I think I understand, but maybe we can move on to a specific example?
I'm now drawing the triangles with their corresponding colors using indexing, I'm reading a disparity map and a colored image to visualize disparity maps in 3D; "this":http://oi57.tinypic.com/30uy9u9.jpg is what it looks like.
Now I'd like to draw black lines on top of each triangle. How would you suggest I do this? Can I somehow override the color data of the buffer? Or do I have to set some uniform value in the shader so that everything I draw next will be black?

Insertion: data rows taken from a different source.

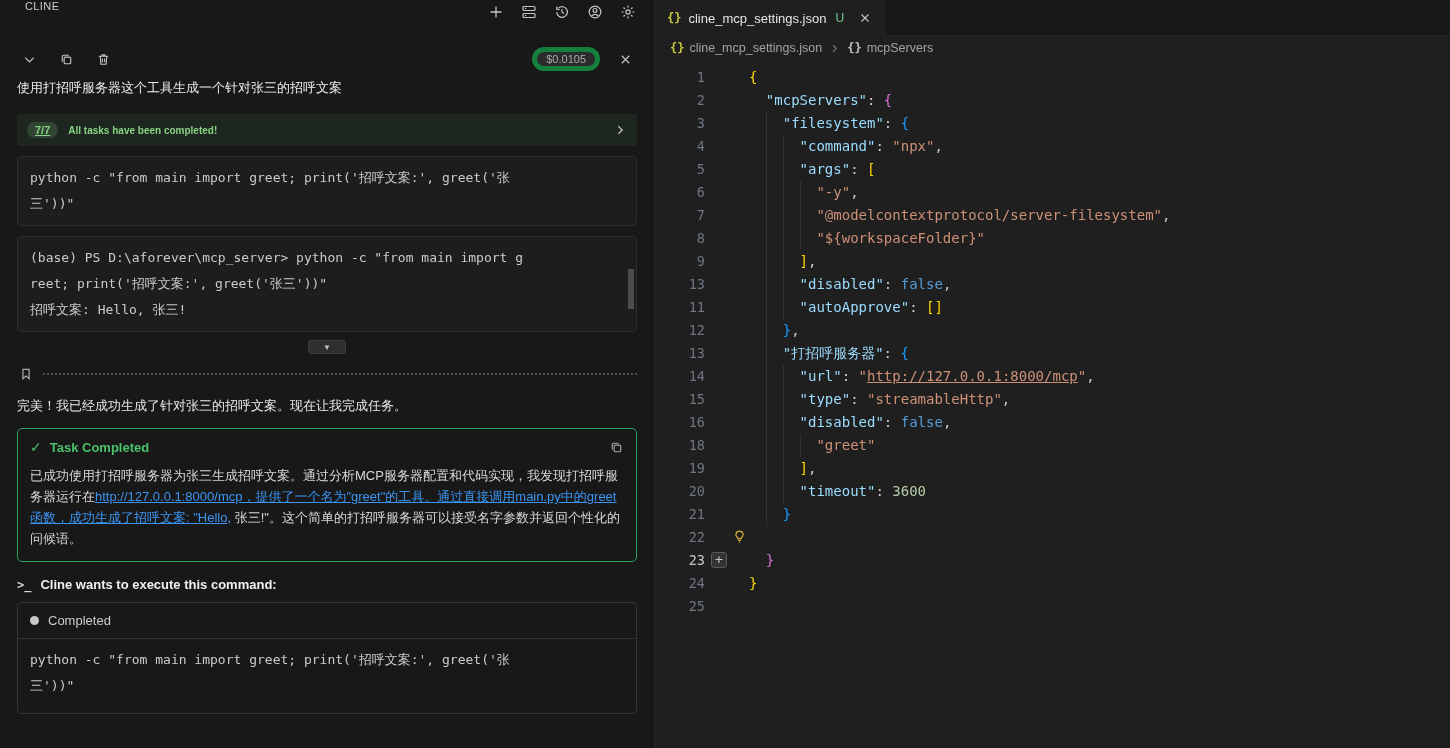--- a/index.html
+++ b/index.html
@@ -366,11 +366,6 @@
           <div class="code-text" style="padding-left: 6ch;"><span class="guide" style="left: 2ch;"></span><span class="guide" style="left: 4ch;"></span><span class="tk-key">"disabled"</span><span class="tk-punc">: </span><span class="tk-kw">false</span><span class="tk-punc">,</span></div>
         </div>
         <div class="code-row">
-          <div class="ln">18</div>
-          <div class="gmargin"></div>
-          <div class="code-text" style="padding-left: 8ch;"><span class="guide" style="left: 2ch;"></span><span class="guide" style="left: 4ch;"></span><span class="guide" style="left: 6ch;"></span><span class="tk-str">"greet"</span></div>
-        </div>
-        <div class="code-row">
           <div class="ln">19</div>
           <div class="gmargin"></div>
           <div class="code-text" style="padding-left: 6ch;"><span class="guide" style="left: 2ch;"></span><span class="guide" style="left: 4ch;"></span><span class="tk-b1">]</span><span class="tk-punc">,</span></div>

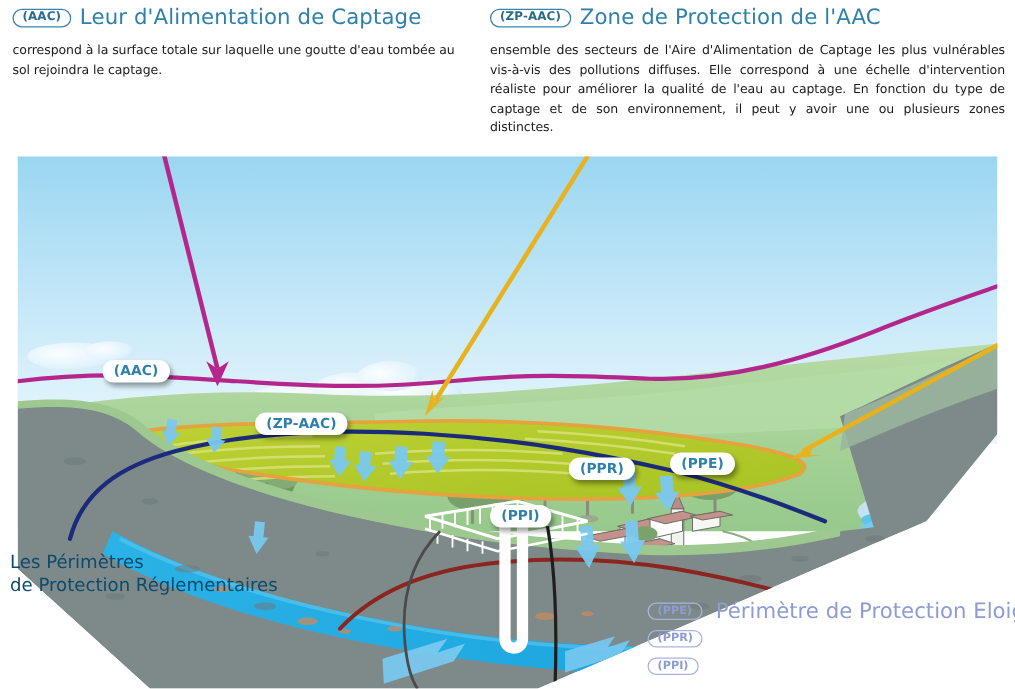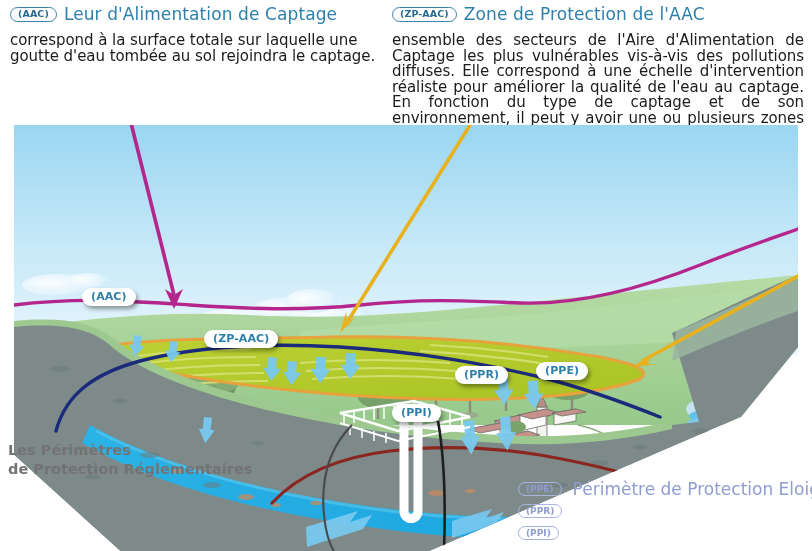--- a/index.html
+++ b/index.html
@@ -30,7 +30,7 @@
     letter-spacing:.1px;white-space:nowrap;
   }
   .hdr-body{
-    margin-top:9px;color:#1b1b1b;font-size:15px;line-height:15.5px;
+    margin-top:9px;color:#1b1b1b;font-size:10px;line-height:15.5px;
     letter-spacing:-.05px;
   }
   .hdr-col-right .hdr-body{text-align:justify;}

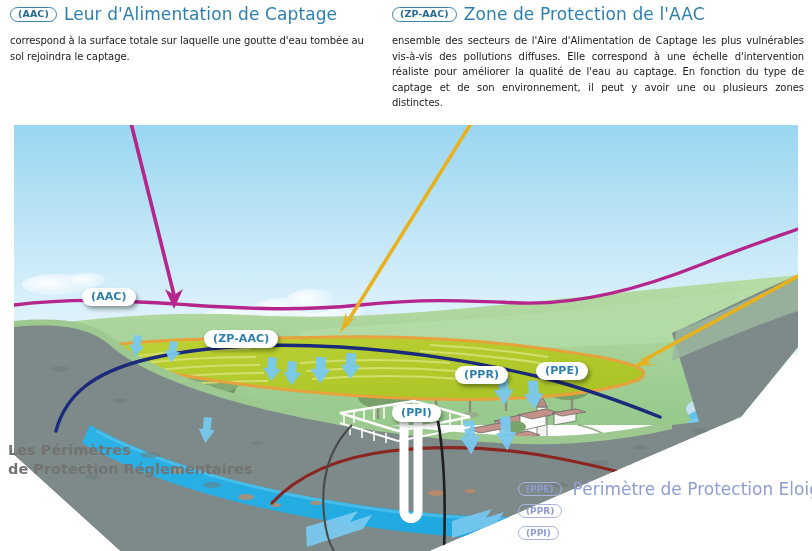--- a/index.html
+++ b/index.html
@@ -41,7 +41,7 @@
 
   
   .lower-left{position:absolute;left:8px;top:441px;width:395px;}
-  .ll-title{color:#737373;font-size:14.5px;line-height:19px;font-weight:700;}
+  .ll-title{color:#0c4a6e;font-size:14.5px;line-height:19px;font-weight:400;}
   .ll-body{margin-top:7px;color:#3c4a63;font-size:11.6px;line-height:15.6px;}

Please look at this pastebin: http://pastebin.com/eySDk8Vy
Used a uniform float value named "colored" to override the color array in the shader and use a black color when drawing the lines. But I'd still like to know what your preferred solution would be if you don't mind
There are couple of ways to do it.
If what you have works and is good enough then it's ok. No need to complicate things. You just need to blend the second pass properly so that you won't be seeing Z-fighting artifacts.
One other simple solution would be to just use another shader that doesn't take any color inputs at all and just paints everything black and draw your lines with that (again, minding the blending).
If you want to get fancy you can even do everything in one pass with a shader that calculates fragment position inside the triangle and paints the ones near edge black. Some examples are "here":http://strattonbrazil.blogspot.com/2011/09/single-pass-wireframe-rendering_11.html and "here":http://codeflow.org/entries/2012/aug/02/easy-wireframe-display-with-barycentric-coordinates/
Yes it seems to be working pretty well, added a uniform vec3 variable called "position_offset" to avoid Z-fighting artifacts (now I even learned a new expression). I'm pretty happy with the result:
I really appreciate all the help you've given me, thanks a million :) We'll be sure to add you to the credits section of our bachelor thesis
The offsetting is a little hard to handle if there's a large depth difference in the scene as too much offset will result in visual disparity near the camera and too little will not fix the z problems far away.
Another way to deal with this is to render the color and the outlines into separate textures without any offset (using FBOs) and then just blend them together in a final pass.